900 Walt Whitman Road
Melville, NY 11747
Re: Registration Statement on Form S-3
Ladies and Gentlemen:
We have acted as counsel for CopyTele, Inc., a Delaware corporation (the “Company”), in connection with the registration for resale from time to time, on a continuous or delayed basis, of 27,748,415 shares (the “Shares”) of common stock, $0.01 par value per share, consisting of 18,498,943 Shares that are issuable upon conversion of a certain debenture dated as of November 11, 2013 (the “Debenture”) and 9,249,472 Shares that are issuable upon exercise of a certain common stock purchase warrant dated as of November 11, 2013 (the “Warrant”), in each case owned by the selling security holder identified in the Registration Statement on Form S-3 (the “Registration Statement”) filed by the Company to effect the registration of the Shares under the Securities Act of 1933 (the “Securities Act”) and to which this opinion has been filed as an exhibit.
In connection with the opinion expressed herein, we have examined such documents, records and matters of law as we have deemed relevant or necessary for purposes of such opinion. Based on the foregoing, and subject to the further assumptions, qualifications and limitations set forth herein, we are of the opinion that the Shares, when issued upon conversion of the Debenture and exercise of the Warrant pursuant to the terms and conditions of the Debenture and the Warrant, will be validly issued, fully paid and nonassessable.
The opinions expressed herein are limited to the General Corporation Law of the State of Delaware, including the applicable provisions of the Delaware Constitution and the reported judicial decisions interpreting such law, as currently in effect, and we express no opinion as to the effect of any other law of the State of Delaware or the laws of any other jurisdiction.
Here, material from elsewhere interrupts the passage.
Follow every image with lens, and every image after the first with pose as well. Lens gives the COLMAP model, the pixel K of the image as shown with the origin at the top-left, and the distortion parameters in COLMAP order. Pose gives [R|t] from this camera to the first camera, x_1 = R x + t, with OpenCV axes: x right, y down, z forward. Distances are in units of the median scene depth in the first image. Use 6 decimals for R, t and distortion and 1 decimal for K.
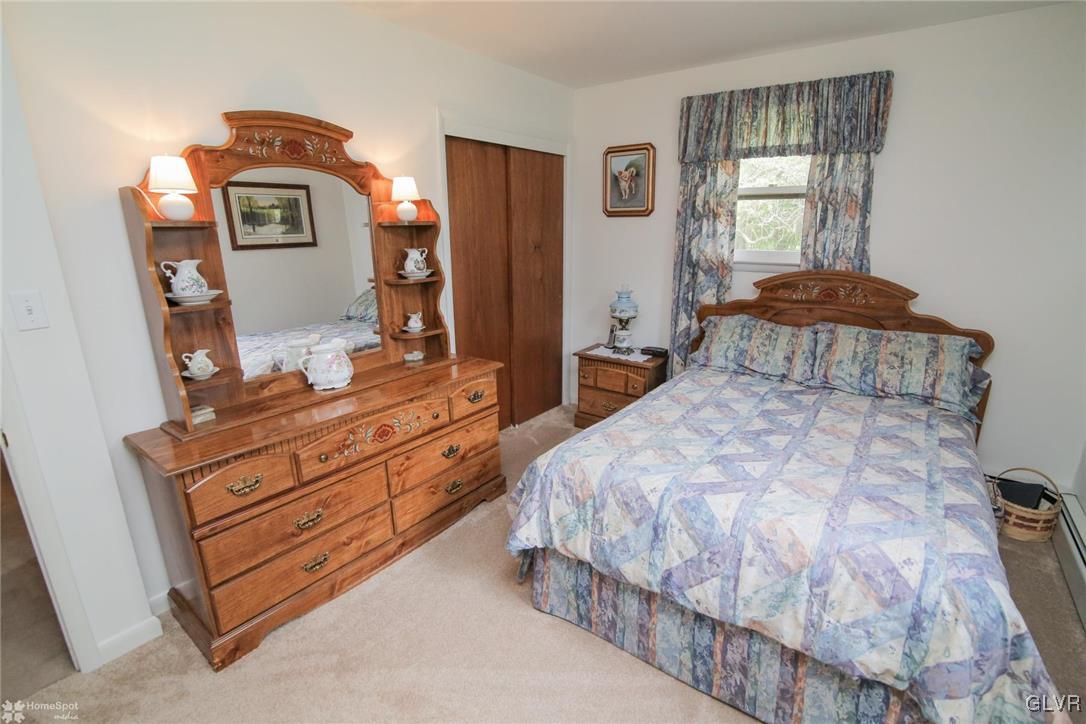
lens RADIAL K [[496.0, 0, 548.8], [0, 496.0, 357.8], [0, 0, 1]] dist [-0.020542, 0.001048]
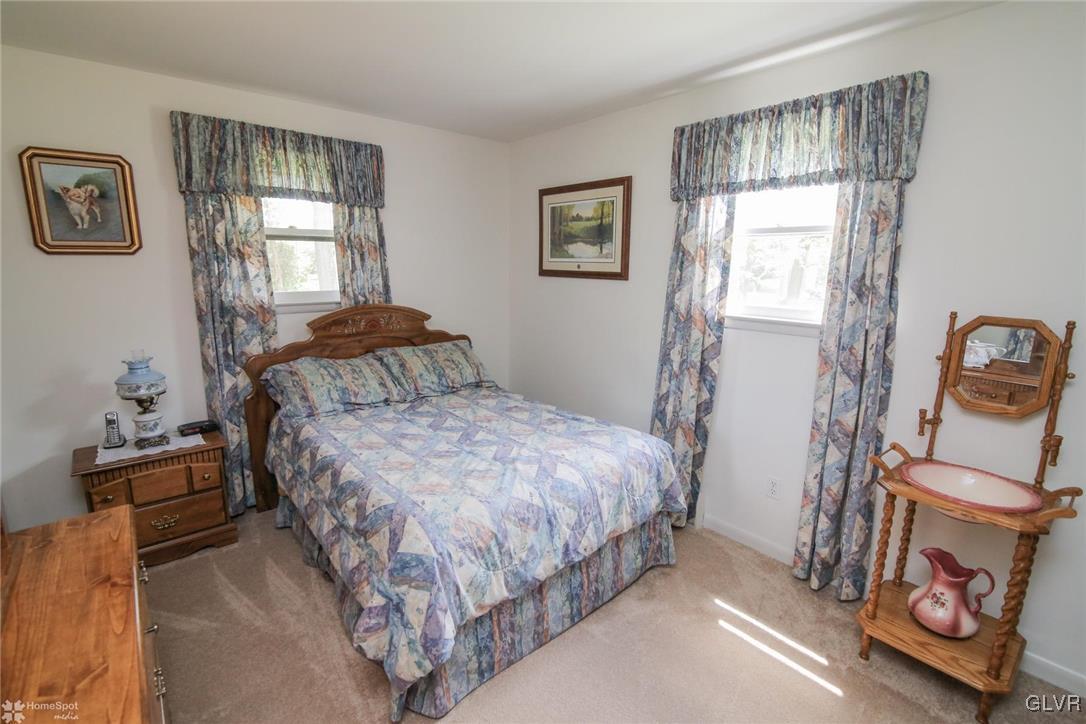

We hereby consent to the filing of this opinion as Exhibit 5.1 to the Registration Statement and to the reference to us under the caption “Legal Matters” in the prospectus constituting a part of the Registration Statement. In giving such consent, we do not thereby admit that we are included in the category of persons whose consent is required under Section 7 of the Securities Act or the rules and regulations of the Securities and Exchange Commission promulgated thereunder.